German and Dutch Patriot units were transferred to bases in the southern provinces of Adana and ka raman maras Kahramanmaras on Tuesday (January 22) for deployment as part of a NATO operation to bolster Turkey's defense against potential air attacks from Syria.
The Netherlands, Germany and the United States are each sending two Patriot missile batteries and up to 400 troops to Turkey after Ankara asked for NATO's help to defend its 560 mile (900 kilometer) border.
Defense experts have said it would be a stretch for six Patriot batteries to defend the entire border with Syria. They are usually stationed to protect strategically important targets like big cities, military installations or key infrastructure.
The border has become a point of tension in the 21-month insurgency against President Bashar al-Assad, with Syrian government shells frequently landing inside Turkish territory.

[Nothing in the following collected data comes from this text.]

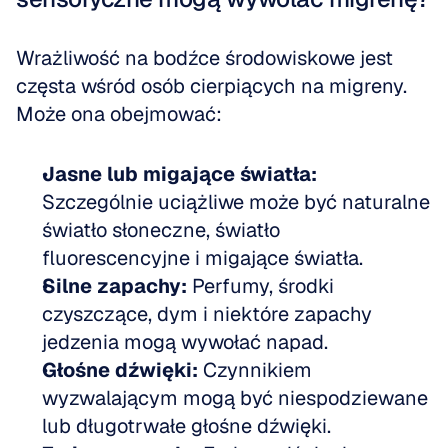
Wrażliwość na bodźce środowiskowe jest 
częsta wśród osób cierpiących na migreny. 
Może ona obejmować:
Jasne lub migające światła:
Szczególnie uciążliwe może być naturalne 
światło słoneczne, światło 
fluorescencyjne i migające światła.
Silne zapachy:
 Perfumy, środki 
czyszczące, dym i niektóre zapachy 
jedzenia mogą wywołać napad.
Głośne dźwięki:
 Czynnikiem 
wyzwalającym mogą być niespodziewane 
lub długotrwałe głośne dźwięki.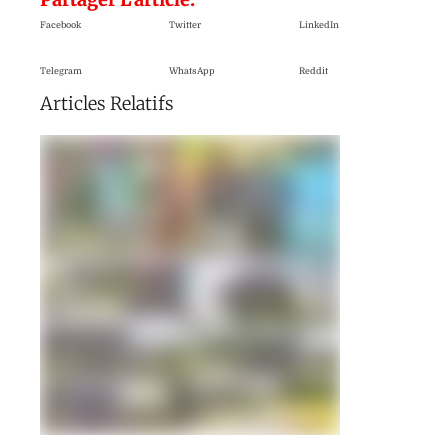
Facebook
Twitter
LinkedIn
Telegram
WhatsApp
Reddit
Articles Relatifs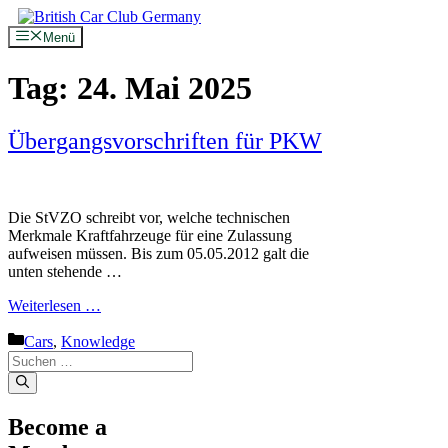
Zum
Inhalt
Menü
springen
Tag:
24. Mai 2025
Übergangsvorschriften für PKW
Die StVZO schreibt vor, welche technischen
Merkmale Kraftfahrzeuge für eine Zulassung
aufweisen müssen. Bis zum 05.05.2012 galt die
unten stehende …
Weiterlesen …
Kategorien
Cars
,
Knowledge
Suche
nach:
Become a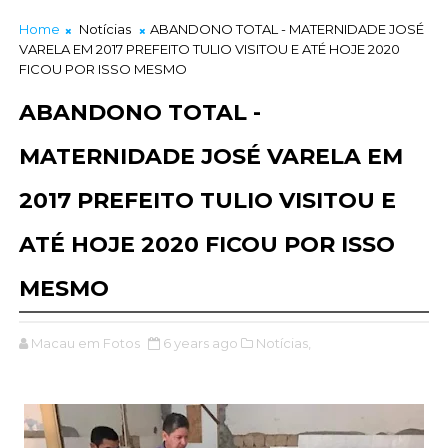
Home
Notícias
ABANDONO TOTAL - MATERNIDADE JOSÉ
VARELA EM 2017 PREFEITO TULIO VISITOU E ATÉ HOJE 2020
FICOU POR ISSO MESMO
ABANDONO TOTAL -
MATERNIDADE JOSÉ VARELA EM
2017 PREFEITO TULIO VISITOU E
ATÉ HOJE 2020 FICOU POR ISSO
MESMO
Macau em Fotos
6 years ago
Notícias,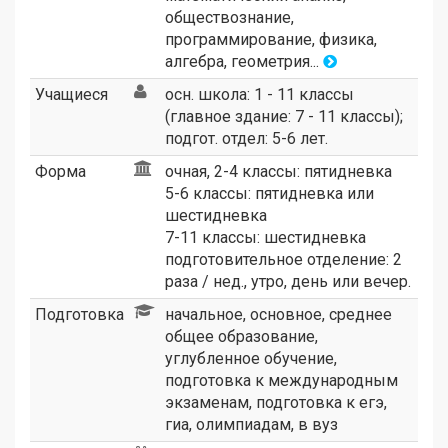
обществознание,
программирование, физика,
алгебра, геометрия...
Учащиеся
осн. школа: 1 - 11 классы
(главное здание: 7 - 11 классы);
подгот. отдел: 5-6 лет.
Форма
очная, 2-4 классы: пятидневка
5-6 классы: пятидневка или
шестидневка
7-11 классы: шестидневка
подготовительное отделение: 2
раза / нед., утро, день или вечер.
Подготовка
начальное, основное, среднее
общее образование,
углубленное обучение,
подготовка к международным
экзаменам, подготовка к егэ,
гиа, олимпиадам, в вуз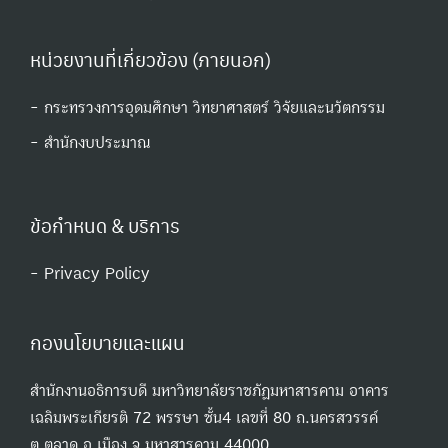
หน่วยงานที่เกี่ยวข้อง (ภายนอก)
- กระทรวงการอุดมศึกษา วิทยาศาสตร์ วิจัยและนวัตกรรม
- สํานักงบประมาณ
ข้อกำหนด & บริการ
- Privacy Policy
กองนโยบายและแผน
สำนักงานอธิการบดี มหาวิทยาลัยราชภัฏมหาสารคาม อาคาร
เฉลิมพระเกียรติ 72 พรรษา ชั้น4 เลขที่ 80 ถ.นครสวรรค์
ต.ตลาด อ.เมือง จ.มหาสารคาม 44000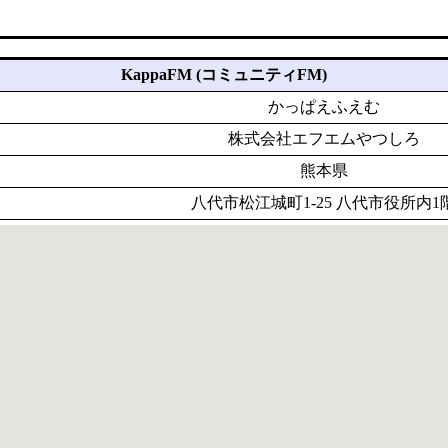
KappaFM (コミュニティFM)
かっぱえふえむ
株式会社エフエムやつしろ
熊本県
八代市松江城町1-25 八代市役所内1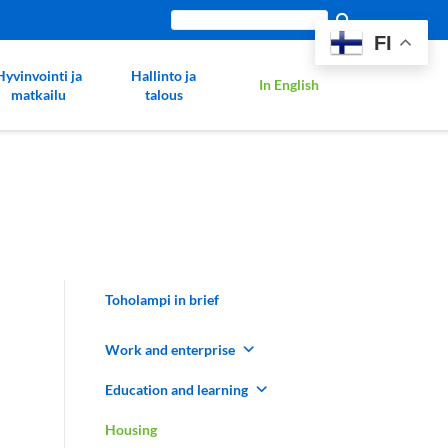
Etsi
FI
sivustolta:
Hyvinvointi ja
Hallinto ja
In English
matkailu
talous
Toholampi in brief
Work and enterprise
Education and learning
Housing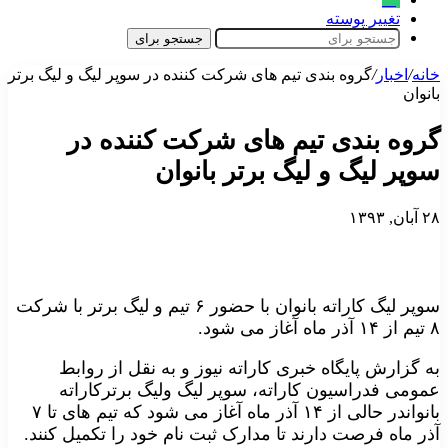
تغییر پوسته
جستجو برای
خانه
/
اخبار
/
گروه بندی تیم های شرکت کننده در سوپر لیگ و لیگ برتر
بانوان
گروه بندی تیم های شرکت کننده در
سوپر لیگ و لیگ برتر بانوان
۲۸ آبان, ۱۳۹۳
سوپر لیگ کاراته بانوان با حضور ۶ تیم و لیگ برتر با شرکت
۸ تیم از ۱۴ آذر ماه آغاز می شود.
به گزارش پایگاه خبری کاراته نیوز و به نقل از روابط
عمومی فدراسیون کاراته، سوپر لیگ ولیگ برترکاراته
بانواندر حالی از ۱۴ آذر ماه آغاز می شود که تیم های تا ۷
آذر ماه فرصت دارند تا مدارک ثبت نام خود را تکمیل کنند.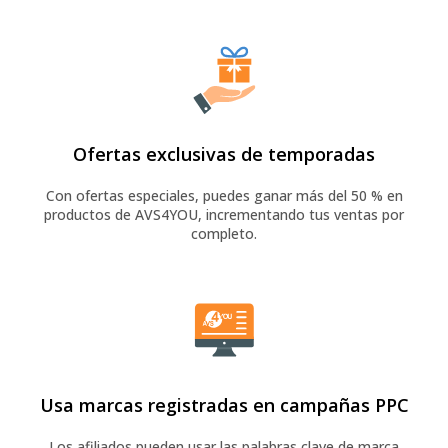
Ofertas exclusivas de temporadas
Con ofertas especiales, puedes ganar más del 50 % en
productos de AVS4YOU, incrementando tus ventas por
completo.
Usa marcas registradas en campañas PPC
Los afiliados pueden usar las palabras clave de marca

Each truck-mounted Patriot battery consists of a command post, a radar to track incoming missiles, and up to eight launchers with up to eight Patriot missiles each.
The system can simultaneously track 50 targets and shoot down five. It takes about 85 soldiers to work one battery plus logistical support.
The Patriot batteries are expected to be fully functional by the end of January.
Damascus has called the move "provocative", in part because Turkey's missile request could be seen as a first step toward implementing a no-fly zone over Syrian airspace.